O professor do IB afirma que o foco das análises está na identificação de genes que são modificados pela microbiota em células tronco intestinais, e em entender como a interação entre essas células e as bactérias da microbiota intestinal influencia a resposta do organismo em condições de inflamação e infecção. “Pretendemos estender os estudos para outros modelos a fim de identificar melhor as proteínas-alvo e saber como podemos atuar nesse sistema para prevenção e mesmo para o futuro desenvolvimento de fármacos ou terapias voltadas especificamente para esses alvos moleculares.”

Fibras alimentares são metabolizadas pelas bactérias da microbiota intestinal. Durante esse processo, as bactérias produzem e liberam ácidos graxos de cadeia curta (AGCC) no lúmen intestinal. Estes compostos são importante via de comunicação entre a microbiota e nossas células. O projeto visa identificar e caracterizar os alvos moleculares dessas moléculas em células epiteliais intestinais e do sistema imune presentes ao longo do trato intestinal.

O cólon, acrescenta Vinolo, é uma parte do intestino grosso que mantém contato com imensa quantidade de bactérias, o que exige um sistema de defesa bastante ativo para impedir o desencadeamento de doenças. “Queremos entender como esses componentes benéficos microbianos regulam tanto as células que revestem o tecido (as células epiteliais intestinais) como as células de defesa que estão associadas a ele. Nesse contexto, já conhecemos pelo menos dois mecanismos novos envolvidos nessa comunicação.”

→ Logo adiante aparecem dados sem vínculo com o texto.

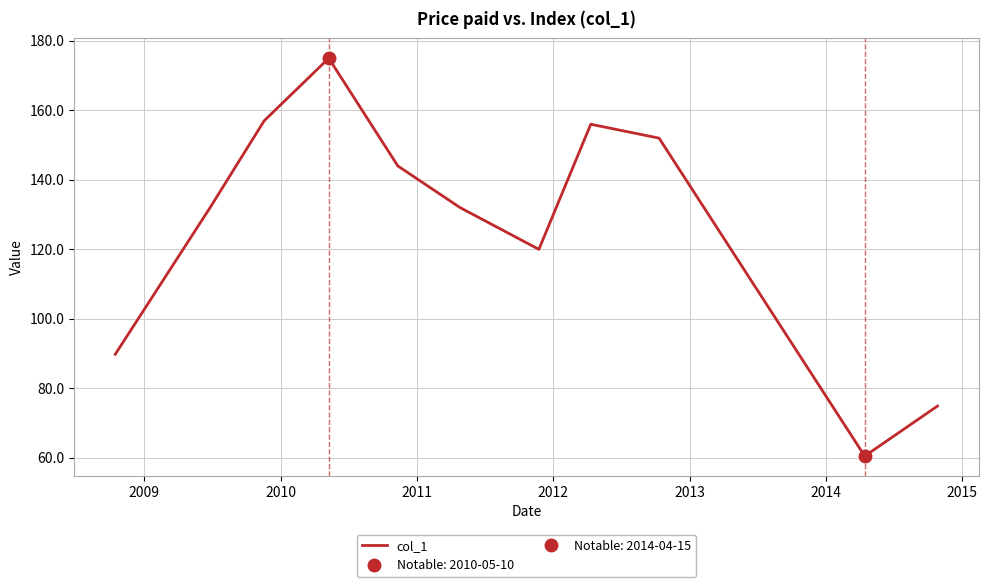

What is the minimum value for col_1?

60.5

De acordo com o pesquisador, um mecanismo é a modificação de histonas – um conjunto de proteínas nas quais o DNA se enrola. “O que é gerado pela microbiota modifica enzimas que controlam a interação entre histonas e DNA e, desse modo, modificam o que as células produzem de proteína e suas respostas ao ambiente. Outro mecanismo se relaciona com o chamado fator induzível por hipóxia (HIF): em locais com baixa tensão de oxigênio, há a ativação desse fator, o que é importante particularmente no intestino. Temos observado que os produtos das bactérias da microbiota também atuam ativando esse fator, contribuindo assim para impedir que componentes bacterianos passem para a corrente sanguínea em condição de infecção intestinal.”

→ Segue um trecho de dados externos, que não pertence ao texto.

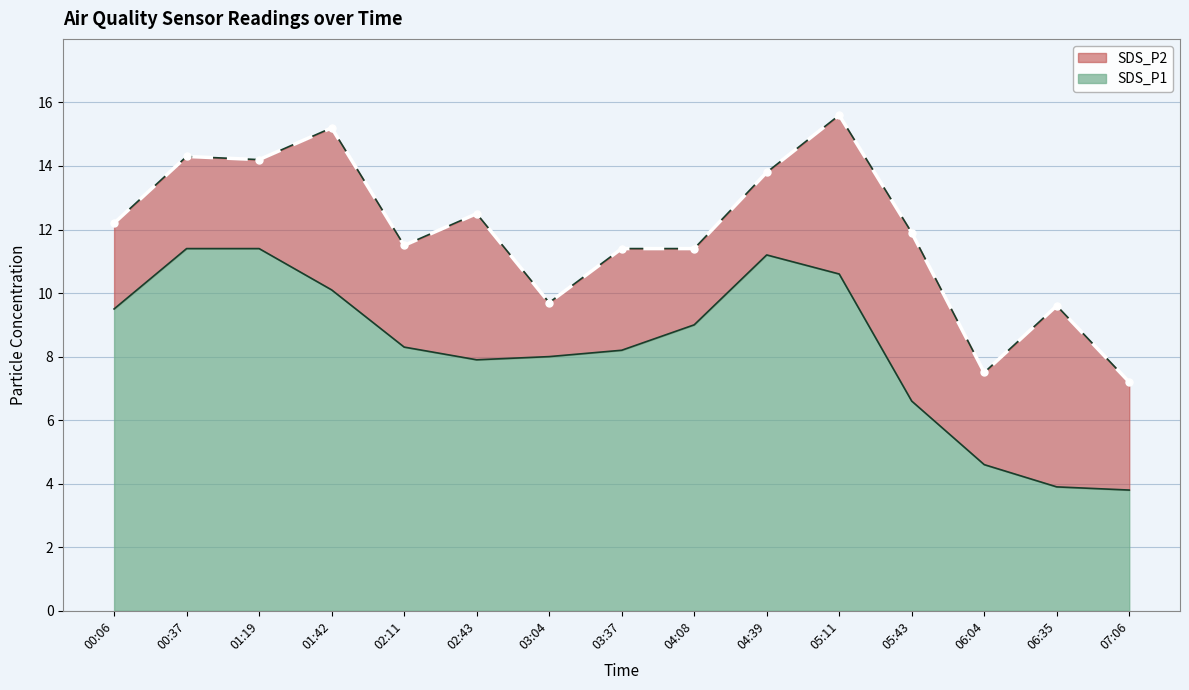

How many interior local valleys does the SDS_P1 series have?

1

Marco Aurélio Vinolo afirma que seu grupo vem realizando experimentos com o intuito de aprofundar as pesquisa. “Pretendemos agora analisar como o consumo de alimentos influencia esses processos, o que tem sido feito junto com as pesquisadoras Hosana Gomes Rodrigues, da FCA [Faculdade de Ciências Aplicadas], e Maria Teresa Pedrosa Silva, da FEA [Faculdade de Engenharia de Alimentos], dentre outros grupos.”